Gemäss Lohnstrukturerhebung des Bundesamtes für Statistik (LSE) 2004 betrug der monatliche Bruttolohn von Frauen im Dienstleistungssektor, Sekretariats- und Kanzleiarbeiten (auf den abzustellen ist, da die Versicherte während Jahren in diesem Bereich tätig war; vgl. RKUV 2000 Nr. U 405 S. 399 f. Erw. 3b [U 66/00]) im Anforderungsniveau 3 (Berufs- und Fachkenntnisse vorausgesetzt) Fr. 5'526.- (Tabelle TA7 S. 63). Daraus ergibt sich (unter Berücksichtigung einer betriebsüblichen wöchentlichen Arbeitszeit von 41,6 Stunden, Die Volkswirtschaft 5/2006, Tabelle B10.2 S. 87) bei einer Arbeitsfähigkeit von 50% und einem leidensbedingten Abzug von 10% ein Invalideneinkommen von Fr. 31'034.-. Verglichen mit dem Valideneinkommen von Fr. 70'065.- resultiert ein Invaliditätsgrad von 56%. Demzufolge ist ein Anspruch auf eine höhere als eine halbe Rente nicht ausgewiesen (Art. 28 Abs. 1 IVG) und der vorinstanzliche Entscheid rechtens.

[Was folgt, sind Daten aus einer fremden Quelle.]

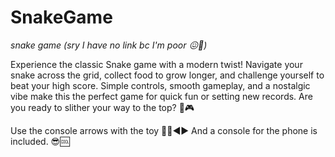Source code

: # SnakeGame
*snake game (sry I have no link bc I'm poor 😖😤)*

Experience the classic Snake game with a modern twist! Navigate your snake across the grid, collect food to grow longer, and challenge yourself to beat your high score. Simple controls, smooth gameplay, and a nostalgic vibe make this the perfect game for quick fun or setting new records. Are you ready to slither your way to the top? 🐍🎮

Use the console arrows with the toy 🔼🔽◀▶
And a console for the phone is included. 😎🆒

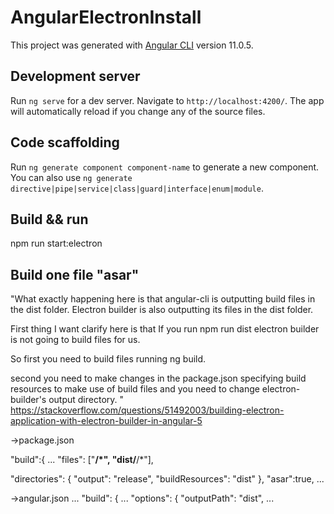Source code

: # AngularElectronInstall

This project was generated with [Angular CLI](https://github.com/angular/angular-cli) version 11.0.5.

## Development server

Run `ng serve` for a dev server. Navigate to `http://localhost:4200/`. The app will automatically reload if you change any of the source files.

## Code scaffolding

Run `ng generate component component-name` to generate a new component. You can also use `ng generate directive|pipe|service|class|guard|interface|enum|module`.

## Build && run
 npm run start:electron

## Build one file "asar"

"What exactly happening here is that angular-cli is outputting build files in the dist folder. Electron builder is also outputting its files in the dist folder.

First thing I want clarify here is that If you run npm run dist electron builder is not going to build files for us.

So first you need to build files running ng build.

second you need to make changes in the package.json specifying build resources to make use of build files and you need to change electron-builder's output directory. " https://stackoverflow.com/questions/51492003/building-electron-application-with-electron-builder-in-angular-5

->package.json

"build":{
...
   "files": ["**/*", "dist/**/*"],

  "directories": {
      "output": "release",
      "buildResources": "dist"
    },
    "asar":true,
    ...

->angular.json
...
 "build": {
            ...
          "options": {
            "outputPath": "dist",
            ...
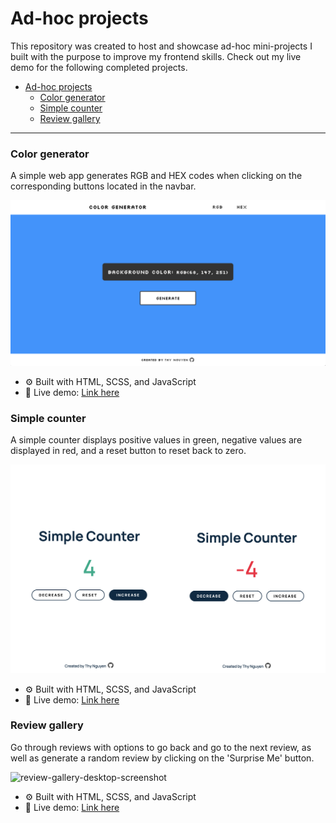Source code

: # Ad-hoc projects
This repository was created to host and showcase ad-hoc mini-projects I built with the purpose to improve my frontend skills. Check out my live demo for the following completed projects.

* [Ad-hoc projects](#ad-hoc-projects)
    * [Color generator](#color-generator)
    * [Simple counter](#simple-counter)
    * [Review gallery](#review-gallery)

---

### Color generator
A simple web app generates RGB and HEX codes when clicking on the corresponding buttons located in the navbar.

![color-generator-desktop-screenshot](./screenshots/color-generator.png)

- ⚙️ Built with HTML, SCSS, and JavaScript
- 🔗 Live demo: [Link here](https://thynguyenxo.github.io/adhoc-projects/color-generator/index.html)

### Simple counter
A simple counter displays positive values in green, negative values are displayed in red, and a reset button to reset back to zero.

![simple-counter-desktop-screenshot](./screenshots/simple-counter.png)

- ⚙️ Built with HTML, SCSS, and JavaScript
- 🔗 Live demo: [Link here](https://thynguyenxo.github.io/adhoc-projects/simple-counter/index.html)

### Review gallery
Go through reviews with options to go back and go to the next review, as well as generate a random review by clicking on the 'Surprise Me' button.

![review-gallery-desktop-screenshot](review-gallery.png)

- ⚙️ Built with HTML, SCSS, and JavaScript
- 🔗 Live demo: [Link here](https://thynguyenxo.github.io/adhoc-projects/review-gallery/index.html)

Demnach erkennt das Eidg. Versicherungsgericht:
1.
Die Verwaltungsgerichtsbeschwerde wird abgewiesen.
2.
Es werden keine Gerichtskosten erhoben.
3.
Dieses Urteil wird den Parteien, dem Kantonsgericht Appenzell I.Rh., der Ausgleichskasse des Kantons Appenzell I.Rh. und dem Bundesamt für Sozialversicherungen zugestellt.